═══ Data in this exercise ═══
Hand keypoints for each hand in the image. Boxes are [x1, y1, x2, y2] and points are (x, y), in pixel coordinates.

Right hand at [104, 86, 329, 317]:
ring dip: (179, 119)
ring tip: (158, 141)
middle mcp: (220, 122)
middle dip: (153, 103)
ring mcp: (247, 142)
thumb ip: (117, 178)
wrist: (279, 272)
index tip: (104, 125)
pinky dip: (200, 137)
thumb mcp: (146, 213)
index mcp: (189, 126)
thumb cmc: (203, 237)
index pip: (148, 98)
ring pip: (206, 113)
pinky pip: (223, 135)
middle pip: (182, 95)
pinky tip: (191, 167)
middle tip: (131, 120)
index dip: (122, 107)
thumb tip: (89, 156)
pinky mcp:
═══
Task
Copy exactly the lines above, from the one containing "pinky tip: (191, 167)" through the very last line.

Result for this exercise
pinky tip: (191, 167)
middle tip: (131, 120)
index dip: (122, 107)
thumb tip: (89, 156)
pinky mcp:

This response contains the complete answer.